Other notable tracks include the toe-tapping “Set Me On Fire And Feed Me To The Wolves, the incredibly catchy “Runaway Now (due to be released as a single on 1st March) and The Ballad Of Peter Devine”, a slow, heartfelt composition which will no doubt find its way onto the soundtrack of a romantic TV drama sometime in the near future. And, while some tracks are, inevitably, less impressive than others, none of them are without their own appeal. Indeed Persistence In This Game, it could be easily argued, does not contain a single ‘dud’ track, a claim that brings much integrity to the album as a solid debut.
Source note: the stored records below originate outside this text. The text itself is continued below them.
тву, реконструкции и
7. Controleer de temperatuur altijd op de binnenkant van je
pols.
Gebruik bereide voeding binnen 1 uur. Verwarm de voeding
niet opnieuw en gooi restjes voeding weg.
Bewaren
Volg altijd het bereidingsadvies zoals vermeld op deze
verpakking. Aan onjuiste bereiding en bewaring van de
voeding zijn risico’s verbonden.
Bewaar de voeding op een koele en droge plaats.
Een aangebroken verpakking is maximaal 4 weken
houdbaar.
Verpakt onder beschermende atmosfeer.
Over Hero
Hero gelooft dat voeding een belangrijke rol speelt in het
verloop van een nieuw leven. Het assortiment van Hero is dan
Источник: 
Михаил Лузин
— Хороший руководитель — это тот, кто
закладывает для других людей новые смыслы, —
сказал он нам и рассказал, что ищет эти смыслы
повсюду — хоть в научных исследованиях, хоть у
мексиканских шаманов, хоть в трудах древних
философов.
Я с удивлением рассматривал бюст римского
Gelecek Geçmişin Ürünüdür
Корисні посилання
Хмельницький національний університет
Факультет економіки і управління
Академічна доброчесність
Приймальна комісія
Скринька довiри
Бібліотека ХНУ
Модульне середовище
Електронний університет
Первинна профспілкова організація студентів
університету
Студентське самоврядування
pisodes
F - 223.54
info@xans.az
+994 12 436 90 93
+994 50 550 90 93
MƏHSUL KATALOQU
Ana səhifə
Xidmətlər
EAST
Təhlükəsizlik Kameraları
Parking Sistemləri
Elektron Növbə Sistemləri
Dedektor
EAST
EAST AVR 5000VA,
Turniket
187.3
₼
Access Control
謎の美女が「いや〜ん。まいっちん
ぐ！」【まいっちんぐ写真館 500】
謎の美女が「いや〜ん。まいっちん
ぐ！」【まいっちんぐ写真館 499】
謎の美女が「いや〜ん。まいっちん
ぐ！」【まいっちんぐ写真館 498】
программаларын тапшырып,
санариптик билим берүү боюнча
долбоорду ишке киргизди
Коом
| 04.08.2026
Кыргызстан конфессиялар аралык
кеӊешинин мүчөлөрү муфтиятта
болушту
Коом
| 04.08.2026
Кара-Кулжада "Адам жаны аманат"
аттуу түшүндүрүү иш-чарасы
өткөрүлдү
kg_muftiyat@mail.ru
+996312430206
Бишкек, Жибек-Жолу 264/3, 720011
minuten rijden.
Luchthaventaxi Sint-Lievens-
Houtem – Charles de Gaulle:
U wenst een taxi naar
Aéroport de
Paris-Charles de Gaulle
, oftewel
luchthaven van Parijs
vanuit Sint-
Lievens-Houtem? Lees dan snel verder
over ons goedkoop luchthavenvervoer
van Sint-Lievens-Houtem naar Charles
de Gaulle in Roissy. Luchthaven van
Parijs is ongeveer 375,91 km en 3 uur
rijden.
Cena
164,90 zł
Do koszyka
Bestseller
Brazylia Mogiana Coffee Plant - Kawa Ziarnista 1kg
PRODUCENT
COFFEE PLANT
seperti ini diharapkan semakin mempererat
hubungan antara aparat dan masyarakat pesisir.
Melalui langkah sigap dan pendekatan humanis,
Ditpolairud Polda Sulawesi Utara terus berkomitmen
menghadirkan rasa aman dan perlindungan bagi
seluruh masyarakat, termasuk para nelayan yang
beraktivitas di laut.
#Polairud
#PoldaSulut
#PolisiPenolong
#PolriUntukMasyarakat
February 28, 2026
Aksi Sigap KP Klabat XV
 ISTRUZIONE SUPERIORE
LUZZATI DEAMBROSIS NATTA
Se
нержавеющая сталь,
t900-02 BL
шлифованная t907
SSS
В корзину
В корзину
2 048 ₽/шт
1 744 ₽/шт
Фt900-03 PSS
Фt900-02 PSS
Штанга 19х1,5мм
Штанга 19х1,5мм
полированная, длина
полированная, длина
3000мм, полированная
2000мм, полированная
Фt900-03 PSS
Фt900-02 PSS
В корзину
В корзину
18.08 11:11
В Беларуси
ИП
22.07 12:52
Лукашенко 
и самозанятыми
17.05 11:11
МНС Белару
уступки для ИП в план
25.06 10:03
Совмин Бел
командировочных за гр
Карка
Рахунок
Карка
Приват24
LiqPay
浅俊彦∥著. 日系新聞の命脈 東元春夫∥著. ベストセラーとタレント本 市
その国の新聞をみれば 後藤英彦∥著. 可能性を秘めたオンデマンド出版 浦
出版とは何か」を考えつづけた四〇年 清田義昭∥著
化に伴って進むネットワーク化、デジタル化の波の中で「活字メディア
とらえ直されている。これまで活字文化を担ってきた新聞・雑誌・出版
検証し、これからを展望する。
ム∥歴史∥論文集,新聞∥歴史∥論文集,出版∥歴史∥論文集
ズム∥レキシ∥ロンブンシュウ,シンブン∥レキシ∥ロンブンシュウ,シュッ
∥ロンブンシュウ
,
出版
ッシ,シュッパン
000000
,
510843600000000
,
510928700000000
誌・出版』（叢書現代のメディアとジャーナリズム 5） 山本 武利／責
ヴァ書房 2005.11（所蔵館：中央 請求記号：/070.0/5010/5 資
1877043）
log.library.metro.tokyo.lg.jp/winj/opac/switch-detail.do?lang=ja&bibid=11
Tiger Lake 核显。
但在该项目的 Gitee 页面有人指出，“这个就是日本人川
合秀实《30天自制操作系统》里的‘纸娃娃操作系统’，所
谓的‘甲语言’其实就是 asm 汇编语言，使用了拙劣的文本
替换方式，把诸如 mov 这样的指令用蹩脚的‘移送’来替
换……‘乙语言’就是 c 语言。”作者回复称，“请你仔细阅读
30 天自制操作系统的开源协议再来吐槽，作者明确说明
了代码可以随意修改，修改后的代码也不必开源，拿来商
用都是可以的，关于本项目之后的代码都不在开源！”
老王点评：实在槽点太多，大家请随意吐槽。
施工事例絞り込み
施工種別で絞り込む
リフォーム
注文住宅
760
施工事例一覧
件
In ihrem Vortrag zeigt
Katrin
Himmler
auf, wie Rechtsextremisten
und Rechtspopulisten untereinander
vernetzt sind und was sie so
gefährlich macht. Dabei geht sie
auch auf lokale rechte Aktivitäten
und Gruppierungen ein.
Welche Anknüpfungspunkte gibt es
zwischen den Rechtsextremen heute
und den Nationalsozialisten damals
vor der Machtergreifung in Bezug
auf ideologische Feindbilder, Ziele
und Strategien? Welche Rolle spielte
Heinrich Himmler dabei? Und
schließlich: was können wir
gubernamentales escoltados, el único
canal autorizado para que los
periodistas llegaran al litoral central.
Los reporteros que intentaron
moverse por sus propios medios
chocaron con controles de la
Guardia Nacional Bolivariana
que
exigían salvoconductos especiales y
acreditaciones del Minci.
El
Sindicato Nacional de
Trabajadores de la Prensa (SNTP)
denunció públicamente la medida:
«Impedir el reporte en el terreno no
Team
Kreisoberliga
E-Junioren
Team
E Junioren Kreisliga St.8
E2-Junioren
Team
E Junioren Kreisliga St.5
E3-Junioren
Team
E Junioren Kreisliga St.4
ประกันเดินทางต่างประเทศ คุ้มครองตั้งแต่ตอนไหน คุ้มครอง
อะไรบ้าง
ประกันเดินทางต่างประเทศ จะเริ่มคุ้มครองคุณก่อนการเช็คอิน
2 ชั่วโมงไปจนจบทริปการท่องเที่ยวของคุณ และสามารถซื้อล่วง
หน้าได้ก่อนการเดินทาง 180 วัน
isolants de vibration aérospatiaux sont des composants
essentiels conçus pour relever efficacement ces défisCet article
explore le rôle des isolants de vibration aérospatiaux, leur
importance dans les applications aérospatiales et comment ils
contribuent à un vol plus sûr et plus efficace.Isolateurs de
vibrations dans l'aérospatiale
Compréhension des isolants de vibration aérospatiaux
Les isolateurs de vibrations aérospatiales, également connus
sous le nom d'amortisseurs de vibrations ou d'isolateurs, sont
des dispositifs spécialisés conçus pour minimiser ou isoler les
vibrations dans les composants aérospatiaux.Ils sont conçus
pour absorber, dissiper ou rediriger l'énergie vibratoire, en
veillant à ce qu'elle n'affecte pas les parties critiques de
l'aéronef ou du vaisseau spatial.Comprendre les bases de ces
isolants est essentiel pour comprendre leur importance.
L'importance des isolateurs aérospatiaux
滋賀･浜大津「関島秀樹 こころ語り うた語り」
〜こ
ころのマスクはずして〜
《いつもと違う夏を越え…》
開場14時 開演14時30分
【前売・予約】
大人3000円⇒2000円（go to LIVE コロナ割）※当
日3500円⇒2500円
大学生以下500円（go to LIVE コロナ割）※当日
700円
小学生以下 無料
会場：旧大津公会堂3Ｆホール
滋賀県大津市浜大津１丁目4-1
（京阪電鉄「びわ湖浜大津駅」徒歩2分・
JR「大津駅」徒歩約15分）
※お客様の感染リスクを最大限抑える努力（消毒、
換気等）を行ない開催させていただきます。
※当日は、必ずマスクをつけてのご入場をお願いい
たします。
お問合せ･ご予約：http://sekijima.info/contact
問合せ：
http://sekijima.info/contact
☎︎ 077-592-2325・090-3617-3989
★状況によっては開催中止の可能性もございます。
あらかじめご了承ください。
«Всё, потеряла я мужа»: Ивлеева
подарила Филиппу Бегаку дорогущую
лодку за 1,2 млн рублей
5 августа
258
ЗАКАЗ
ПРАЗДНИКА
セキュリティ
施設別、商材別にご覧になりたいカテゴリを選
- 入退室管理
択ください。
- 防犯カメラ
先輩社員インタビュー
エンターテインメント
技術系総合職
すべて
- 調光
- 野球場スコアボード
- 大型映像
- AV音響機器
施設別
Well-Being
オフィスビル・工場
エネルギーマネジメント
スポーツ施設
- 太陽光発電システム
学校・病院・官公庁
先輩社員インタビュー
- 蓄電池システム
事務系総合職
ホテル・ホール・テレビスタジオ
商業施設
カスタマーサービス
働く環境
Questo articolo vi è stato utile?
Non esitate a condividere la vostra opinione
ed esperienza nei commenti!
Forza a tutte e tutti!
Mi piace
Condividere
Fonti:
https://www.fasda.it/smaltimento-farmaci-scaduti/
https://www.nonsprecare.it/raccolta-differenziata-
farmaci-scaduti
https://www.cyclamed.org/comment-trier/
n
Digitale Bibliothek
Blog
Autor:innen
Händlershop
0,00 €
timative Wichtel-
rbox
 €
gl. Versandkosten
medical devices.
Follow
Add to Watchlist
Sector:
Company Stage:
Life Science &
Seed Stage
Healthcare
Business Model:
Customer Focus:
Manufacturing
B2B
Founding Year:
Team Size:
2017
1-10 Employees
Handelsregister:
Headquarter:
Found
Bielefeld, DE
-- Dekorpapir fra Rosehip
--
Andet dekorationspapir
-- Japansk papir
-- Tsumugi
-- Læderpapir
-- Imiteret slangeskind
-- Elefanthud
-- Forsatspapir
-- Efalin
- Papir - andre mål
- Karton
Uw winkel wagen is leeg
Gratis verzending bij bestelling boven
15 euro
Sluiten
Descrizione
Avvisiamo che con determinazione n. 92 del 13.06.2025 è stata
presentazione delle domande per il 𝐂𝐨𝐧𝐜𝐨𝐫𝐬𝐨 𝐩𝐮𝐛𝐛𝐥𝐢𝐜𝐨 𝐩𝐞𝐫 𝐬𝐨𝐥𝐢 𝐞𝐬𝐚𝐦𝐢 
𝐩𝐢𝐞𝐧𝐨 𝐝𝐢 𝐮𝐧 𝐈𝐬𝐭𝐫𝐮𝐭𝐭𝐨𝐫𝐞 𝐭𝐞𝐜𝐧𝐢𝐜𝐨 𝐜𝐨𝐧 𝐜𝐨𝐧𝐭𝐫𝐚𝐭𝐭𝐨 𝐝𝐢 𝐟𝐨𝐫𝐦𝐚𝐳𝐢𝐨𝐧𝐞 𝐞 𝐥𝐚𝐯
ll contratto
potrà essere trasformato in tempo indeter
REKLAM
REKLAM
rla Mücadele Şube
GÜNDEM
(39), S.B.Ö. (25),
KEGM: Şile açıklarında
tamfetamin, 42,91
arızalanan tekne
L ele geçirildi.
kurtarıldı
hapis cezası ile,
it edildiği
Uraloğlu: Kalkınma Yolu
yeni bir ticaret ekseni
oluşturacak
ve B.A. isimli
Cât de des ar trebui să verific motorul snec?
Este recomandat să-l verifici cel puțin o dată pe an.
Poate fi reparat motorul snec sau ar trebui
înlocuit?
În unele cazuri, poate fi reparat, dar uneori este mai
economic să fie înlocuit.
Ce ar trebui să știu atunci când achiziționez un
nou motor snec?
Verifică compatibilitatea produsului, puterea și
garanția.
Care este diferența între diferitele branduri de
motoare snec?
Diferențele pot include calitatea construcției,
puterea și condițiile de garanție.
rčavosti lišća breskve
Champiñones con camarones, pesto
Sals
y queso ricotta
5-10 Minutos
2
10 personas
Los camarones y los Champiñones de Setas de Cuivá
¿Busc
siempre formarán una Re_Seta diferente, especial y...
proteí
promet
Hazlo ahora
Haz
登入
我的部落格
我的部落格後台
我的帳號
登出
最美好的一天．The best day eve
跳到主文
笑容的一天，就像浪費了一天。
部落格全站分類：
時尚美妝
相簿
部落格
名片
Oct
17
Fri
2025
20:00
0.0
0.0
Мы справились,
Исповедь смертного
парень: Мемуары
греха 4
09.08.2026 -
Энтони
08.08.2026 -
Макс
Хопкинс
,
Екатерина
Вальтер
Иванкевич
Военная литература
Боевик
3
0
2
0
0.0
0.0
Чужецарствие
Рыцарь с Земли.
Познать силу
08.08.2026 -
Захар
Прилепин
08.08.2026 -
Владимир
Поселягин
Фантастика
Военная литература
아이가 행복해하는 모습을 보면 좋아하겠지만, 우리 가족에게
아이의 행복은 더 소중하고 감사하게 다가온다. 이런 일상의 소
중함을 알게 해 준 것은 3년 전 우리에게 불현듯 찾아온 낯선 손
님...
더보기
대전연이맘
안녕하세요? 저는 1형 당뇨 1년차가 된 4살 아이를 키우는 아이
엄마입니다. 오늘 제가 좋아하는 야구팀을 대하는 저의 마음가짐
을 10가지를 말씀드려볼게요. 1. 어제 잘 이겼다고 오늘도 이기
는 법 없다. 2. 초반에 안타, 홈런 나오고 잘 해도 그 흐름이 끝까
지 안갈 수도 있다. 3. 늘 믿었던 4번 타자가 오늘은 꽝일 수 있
Overall, the band’s incredibly tight performances, along with their pondering, provocative lyrics and ability to fluctuate subtly between genres; utilising traits of indie, rock and punk in equal measure, establish them as a band that is clearly capable of widespread appeal. That this simple four-piece band, tightly wound as they are, are capable of successfully producing both angry, passionate anthems and soothing, chirpy melodies with total credibility marks them out as artists with an abundance of potential. Indeed, despite what their name might suggest, Straight Lines have delivered a surprisingly irregular and refreshing debut album, zigzagging between genres and boasting some truly great tracks.